What is expected → Among the entries below, find the line with "Rusminiarti yang notabene", then quote it and each following line up to and including the line with "Круги полировальные для ЛКП", and nothing else.

Excerpted data →
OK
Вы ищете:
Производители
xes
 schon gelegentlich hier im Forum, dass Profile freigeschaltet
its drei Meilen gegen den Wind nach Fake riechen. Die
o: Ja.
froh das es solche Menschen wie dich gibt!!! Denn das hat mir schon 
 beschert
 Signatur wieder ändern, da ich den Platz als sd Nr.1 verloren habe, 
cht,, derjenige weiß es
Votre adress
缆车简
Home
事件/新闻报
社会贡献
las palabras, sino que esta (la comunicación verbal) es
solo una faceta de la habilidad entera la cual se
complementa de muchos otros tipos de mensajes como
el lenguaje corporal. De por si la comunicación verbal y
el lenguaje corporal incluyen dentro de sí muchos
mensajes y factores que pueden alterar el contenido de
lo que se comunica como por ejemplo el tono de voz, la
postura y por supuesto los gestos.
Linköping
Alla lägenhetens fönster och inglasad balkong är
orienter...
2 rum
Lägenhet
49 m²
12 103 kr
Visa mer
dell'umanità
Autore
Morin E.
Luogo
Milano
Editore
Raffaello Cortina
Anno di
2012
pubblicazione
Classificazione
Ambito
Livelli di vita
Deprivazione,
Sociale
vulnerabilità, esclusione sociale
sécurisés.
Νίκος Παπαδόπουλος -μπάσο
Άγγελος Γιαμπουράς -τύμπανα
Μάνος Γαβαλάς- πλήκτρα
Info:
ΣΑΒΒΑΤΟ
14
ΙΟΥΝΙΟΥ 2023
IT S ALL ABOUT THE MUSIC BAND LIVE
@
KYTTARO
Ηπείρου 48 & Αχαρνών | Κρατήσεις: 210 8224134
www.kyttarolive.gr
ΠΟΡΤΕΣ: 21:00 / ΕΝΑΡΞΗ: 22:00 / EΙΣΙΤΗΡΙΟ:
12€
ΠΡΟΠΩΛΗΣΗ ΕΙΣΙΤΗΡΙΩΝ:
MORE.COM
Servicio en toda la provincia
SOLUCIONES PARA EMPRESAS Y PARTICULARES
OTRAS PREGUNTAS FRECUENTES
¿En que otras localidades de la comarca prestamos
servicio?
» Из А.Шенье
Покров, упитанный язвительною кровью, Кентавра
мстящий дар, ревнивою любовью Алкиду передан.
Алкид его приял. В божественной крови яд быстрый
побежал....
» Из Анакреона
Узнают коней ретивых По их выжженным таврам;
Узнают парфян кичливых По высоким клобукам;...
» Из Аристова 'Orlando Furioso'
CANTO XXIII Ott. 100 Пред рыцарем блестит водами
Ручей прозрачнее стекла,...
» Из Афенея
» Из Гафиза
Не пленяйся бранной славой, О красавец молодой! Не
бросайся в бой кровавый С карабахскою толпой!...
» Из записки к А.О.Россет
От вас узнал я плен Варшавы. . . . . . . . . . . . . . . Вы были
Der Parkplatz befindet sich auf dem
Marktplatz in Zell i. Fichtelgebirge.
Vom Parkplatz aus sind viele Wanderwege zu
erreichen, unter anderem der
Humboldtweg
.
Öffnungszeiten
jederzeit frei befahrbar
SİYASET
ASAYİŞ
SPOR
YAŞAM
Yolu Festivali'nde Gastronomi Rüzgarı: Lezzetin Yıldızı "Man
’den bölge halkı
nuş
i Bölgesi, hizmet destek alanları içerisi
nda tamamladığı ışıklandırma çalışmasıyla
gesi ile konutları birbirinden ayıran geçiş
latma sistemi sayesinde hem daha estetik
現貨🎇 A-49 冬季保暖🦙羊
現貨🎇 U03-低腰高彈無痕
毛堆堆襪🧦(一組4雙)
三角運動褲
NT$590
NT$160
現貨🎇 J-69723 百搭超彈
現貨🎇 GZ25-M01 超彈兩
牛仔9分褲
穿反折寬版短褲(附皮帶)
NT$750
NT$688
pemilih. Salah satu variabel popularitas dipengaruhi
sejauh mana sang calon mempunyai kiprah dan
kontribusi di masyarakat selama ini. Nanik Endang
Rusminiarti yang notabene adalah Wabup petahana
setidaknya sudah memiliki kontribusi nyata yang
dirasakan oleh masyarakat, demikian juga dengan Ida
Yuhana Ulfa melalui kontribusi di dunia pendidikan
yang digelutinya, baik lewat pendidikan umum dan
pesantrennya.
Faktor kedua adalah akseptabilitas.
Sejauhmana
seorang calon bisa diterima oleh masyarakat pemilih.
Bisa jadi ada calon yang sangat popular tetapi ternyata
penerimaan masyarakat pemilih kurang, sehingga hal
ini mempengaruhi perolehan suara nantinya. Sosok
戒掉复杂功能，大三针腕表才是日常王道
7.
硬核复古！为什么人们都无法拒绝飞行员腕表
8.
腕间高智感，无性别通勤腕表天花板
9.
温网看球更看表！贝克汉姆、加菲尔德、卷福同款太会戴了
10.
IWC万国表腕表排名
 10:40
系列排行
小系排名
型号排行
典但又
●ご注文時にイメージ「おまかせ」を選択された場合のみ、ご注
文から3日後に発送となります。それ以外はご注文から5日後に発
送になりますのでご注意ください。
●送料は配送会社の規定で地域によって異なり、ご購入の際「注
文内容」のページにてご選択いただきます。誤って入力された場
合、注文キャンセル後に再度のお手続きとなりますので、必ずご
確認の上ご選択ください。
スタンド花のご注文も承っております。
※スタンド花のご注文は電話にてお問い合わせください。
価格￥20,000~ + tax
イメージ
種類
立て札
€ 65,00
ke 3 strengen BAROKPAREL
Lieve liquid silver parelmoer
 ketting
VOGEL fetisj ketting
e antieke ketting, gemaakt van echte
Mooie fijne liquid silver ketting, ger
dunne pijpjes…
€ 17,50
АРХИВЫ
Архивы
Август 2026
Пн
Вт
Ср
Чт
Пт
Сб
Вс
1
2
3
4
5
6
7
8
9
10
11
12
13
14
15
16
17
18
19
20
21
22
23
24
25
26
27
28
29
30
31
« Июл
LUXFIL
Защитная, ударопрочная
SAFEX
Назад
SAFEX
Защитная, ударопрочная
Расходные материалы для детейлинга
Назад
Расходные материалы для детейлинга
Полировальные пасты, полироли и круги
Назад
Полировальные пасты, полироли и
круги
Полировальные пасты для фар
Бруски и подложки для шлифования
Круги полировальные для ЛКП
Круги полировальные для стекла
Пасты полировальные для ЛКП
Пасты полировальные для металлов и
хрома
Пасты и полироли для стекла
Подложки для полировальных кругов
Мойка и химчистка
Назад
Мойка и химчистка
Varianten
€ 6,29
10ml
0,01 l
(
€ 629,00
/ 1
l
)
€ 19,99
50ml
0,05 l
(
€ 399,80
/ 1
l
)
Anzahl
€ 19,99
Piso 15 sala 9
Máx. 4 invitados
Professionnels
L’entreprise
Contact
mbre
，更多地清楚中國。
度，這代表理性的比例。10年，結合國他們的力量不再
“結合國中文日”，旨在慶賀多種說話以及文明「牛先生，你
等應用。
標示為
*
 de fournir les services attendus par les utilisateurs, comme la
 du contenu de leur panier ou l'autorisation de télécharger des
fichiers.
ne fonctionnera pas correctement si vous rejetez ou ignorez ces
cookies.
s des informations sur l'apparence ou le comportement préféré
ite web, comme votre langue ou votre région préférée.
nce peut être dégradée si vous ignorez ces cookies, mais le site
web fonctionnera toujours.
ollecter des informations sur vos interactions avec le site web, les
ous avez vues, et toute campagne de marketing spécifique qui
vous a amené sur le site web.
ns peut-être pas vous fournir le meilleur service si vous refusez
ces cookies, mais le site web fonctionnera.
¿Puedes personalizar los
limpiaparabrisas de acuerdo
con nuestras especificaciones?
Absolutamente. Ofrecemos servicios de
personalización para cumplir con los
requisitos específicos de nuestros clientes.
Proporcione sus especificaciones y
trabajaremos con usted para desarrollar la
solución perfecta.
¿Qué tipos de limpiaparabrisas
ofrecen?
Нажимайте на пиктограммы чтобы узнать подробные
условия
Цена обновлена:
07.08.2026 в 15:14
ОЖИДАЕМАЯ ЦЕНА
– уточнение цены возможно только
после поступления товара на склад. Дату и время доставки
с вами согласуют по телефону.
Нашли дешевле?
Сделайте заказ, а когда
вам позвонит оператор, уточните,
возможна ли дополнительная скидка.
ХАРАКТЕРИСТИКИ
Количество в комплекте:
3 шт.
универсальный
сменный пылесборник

Answer to the exercise →
Rusminiarti yang notabene adalah Wabup petahana
setidaknya sudah memiliki kontribusi nyata yang
dirasakan oleh masyarakat, demikian juga dengan Ida
Yuhana Ulfa melalui kontribusi di dunia pendidikan
yang digelutinya, baik lewat pendidikan umum dan
pesantrennya.
Faktor kedua adalah akseptabilitas.
Sejauhmana
seorang calon bisa diterima oleh masyarakat pemilih.
Bisa jadi ada calon yang sangat popular tetapi ternyata
penerimaan masyarakat pemilih kurang, sehingga hal
ini mempengaruhi perolehan suara nantinya. Sosok
戒掉复杂功能，大三针腕表才是日常王道
7.
硬核复古！为什么人们都无法拒绝飞行员腕表
8.
腕间高智感，无性别通勤腕表天花板
9.
温网看球更看表！贝克汉姆、加菲尔德、卷福同款太会戴了
10.
IWC万国表腕表排名
 10:40
系列排行
小系排名
型号排行
典但又
●ご注文時にイメージ「おまかせ」を選択された場合のみ、ご注
文から3日後に発送となります。それ以外はご注文から5日後に発
送になりますのでご注意ください。
●送料は配送会社の規定で地域によって異なり、ご購入の際「注
文内容」のページにてご選択いただきます。誤って入力された場
合、注文キャンセル後に再度のお手続きとなりますので、必ずご
確認の上ご選択ください。
スタンド花のご注文も承っております。
※スタンド花のご注文は電話にてお問い合わせください。
価格￥20,000~ + tax
イメージ
種類
立て札
€ 65,00
ke 3 strengen BAROKPAREL
Lieve liquid silver parelmoer
 ketting
VOGEL fetisj ketting
e antieke ketting, gemaakt van echte
Mooie fijne liquid silver ketting, ger
dunne pijpjes…
€ 17,50
АРХИВЫ
Архивы
Август 2026
Пн
Вт
Ср
Чт
Пт
Сб
Вс
1
2
3
4
5
6
7
8
9
10
11
12
13
14
15
16
17
18
19
20
21
22
23
24
25
26
27
28
29
30
31
« Июл
LUXFIL
Защитная, ударопрочная
SAFEX
Назад
SAFEX
Защитная, ударопрочная
Расходные материалы для детейлинга
Назад
Расходные материалы для детейлинга
Полировальные пасты, полироли и круги
Назад
Полировальные пасты, полироли и
круги
Полировальные пасты для фар
Бруски и подложки для шлифования
Круги полировальные для ЛКП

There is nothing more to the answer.